Nature of the Case and Issue(s) Presented: The Hatch-Waxman act provides branded drug makers with an extension of the patent term (“PTE”) pursuant to 35 U.S.C. § 156. This is because while awaiting FDA approval, a patent holder may not commercialize its product, thereby losing part of the patent term. Under Section 156, Biogen obtained a PTE on the ’001 patent, which claimed methods for treating multiple sclerosis using dimethyl fumarate (“DMF”) and monomethyl fumarate (“MMF”). Upon administration, one of DMF’s methyl ester groups was metabolized to yield (MMF) before reaching its pharmacological site of action. Prior to the expiration of Biogen’s PTE, Banner submitted a new drug application application under 21 U.S.C. 355(b)(2), for its MMF drug product that it claimed was bioequivalent Biogen’s DMF product Tecfidera®. Biogen brought a patent infringement action against Banner in the District of Delaware, and Banner moved for a judgment of non-infringement. The issue in Biogen was whether Biogen’s PTE covered the MMF metabolite. The district court agreed with Banner’s interpretation of § 156 and rendered a judgment of non-infringement.
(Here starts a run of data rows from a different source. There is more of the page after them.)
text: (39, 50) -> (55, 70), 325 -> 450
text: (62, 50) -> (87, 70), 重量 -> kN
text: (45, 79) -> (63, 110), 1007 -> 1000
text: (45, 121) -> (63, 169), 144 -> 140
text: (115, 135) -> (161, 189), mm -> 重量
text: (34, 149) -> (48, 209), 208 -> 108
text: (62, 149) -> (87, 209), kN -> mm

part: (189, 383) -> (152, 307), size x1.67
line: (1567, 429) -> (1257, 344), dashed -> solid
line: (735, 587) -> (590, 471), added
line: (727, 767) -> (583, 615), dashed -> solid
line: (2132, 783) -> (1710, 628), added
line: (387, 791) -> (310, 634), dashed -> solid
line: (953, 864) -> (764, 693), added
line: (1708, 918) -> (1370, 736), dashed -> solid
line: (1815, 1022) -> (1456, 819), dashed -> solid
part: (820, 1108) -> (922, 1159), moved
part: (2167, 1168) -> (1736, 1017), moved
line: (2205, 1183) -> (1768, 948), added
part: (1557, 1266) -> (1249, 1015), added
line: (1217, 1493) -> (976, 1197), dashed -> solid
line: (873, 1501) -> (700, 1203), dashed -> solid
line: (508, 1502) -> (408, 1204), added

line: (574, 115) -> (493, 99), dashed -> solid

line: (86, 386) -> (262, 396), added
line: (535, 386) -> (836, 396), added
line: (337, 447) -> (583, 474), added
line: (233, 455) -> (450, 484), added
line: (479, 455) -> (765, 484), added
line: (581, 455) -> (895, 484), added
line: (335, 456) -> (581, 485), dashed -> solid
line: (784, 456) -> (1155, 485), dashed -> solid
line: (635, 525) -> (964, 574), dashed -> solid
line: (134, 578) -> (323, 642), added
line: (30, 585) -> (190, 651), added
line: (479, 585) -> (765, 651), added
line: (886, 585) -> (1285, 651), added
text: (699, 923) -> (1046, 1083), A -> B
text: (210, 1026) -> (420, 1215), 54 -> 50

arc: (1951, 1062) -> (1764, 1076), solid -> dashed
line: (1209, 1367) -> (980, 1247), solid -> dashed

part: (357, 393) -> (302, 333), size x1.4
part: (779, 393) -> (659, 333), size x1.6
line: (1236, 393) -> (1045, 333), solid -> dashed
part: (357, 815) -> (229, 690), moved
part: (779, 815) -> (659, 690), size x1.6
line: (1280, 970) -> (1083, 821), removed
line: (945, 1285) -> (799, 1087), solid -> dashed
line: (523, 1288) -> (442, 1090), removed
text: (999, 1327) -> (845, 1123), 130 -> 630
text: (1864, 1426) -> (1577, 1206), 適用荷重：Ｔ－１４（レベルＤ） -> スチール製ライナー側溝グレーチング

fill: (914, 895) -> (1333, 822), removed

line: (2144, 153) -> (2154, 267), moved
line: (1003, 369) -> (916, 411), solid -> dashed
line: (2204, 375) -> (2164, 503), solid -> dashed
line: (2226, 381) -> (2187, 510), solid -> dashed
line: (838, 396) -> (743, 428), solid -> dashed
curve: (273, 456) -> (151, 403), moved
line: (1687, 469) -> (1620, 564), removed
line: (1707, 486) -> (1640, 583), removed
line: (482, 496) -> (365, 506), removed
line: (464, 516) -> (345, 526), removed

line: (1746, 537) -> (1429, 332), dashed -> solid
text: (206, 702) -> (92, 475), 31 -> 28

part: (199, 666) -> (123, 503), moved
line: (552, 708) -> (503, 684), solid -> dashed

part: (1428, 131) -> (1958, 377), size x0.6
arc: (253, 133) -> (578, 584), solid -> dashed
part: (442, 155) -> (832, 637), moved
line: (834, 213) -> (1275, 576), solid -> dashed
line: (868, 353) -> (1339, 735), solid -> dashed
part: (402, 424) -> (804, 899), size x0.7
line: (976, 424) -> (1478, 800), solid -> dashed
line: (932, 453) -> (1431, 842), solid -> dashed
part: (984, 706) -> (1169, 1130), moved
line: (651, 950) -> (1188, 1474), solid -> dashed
It rejected Biogen’s argument that extension of a method of treatment patent under § 156(b)(2) is not limited to uses of the approved product.. Analyzing the language of Section 156, the Federal Circuit affirmed, finding that the patent term extension applied to DMF only. 

Why Banner Prevailed: Biogen argued that Section 156’s extension applies to any compound that shared an “active moiety” with the approved compound, and that because DMF and MMF shared an active moiety, Banner’s proposed product infringed the extended ’001 patent. Biogen emphasized this point by pointing to Banner’s reliance on Tecfidera’s clinical data. Relying on the language of the statute, the Federal Circuit rejected this argument, noting that Section 156 limited the scope of the extension to “any use approved for the product” and defined “product” as “the active ingredient of … a new drug … including any salt or ester of the active ingredient.” As MMF was not an ester of DMF, but rather a de-esterified version of DMF, the Federal Circuit found that Section 156 “did not encompass a metabolite of the active ingredient or its de-esterified form.”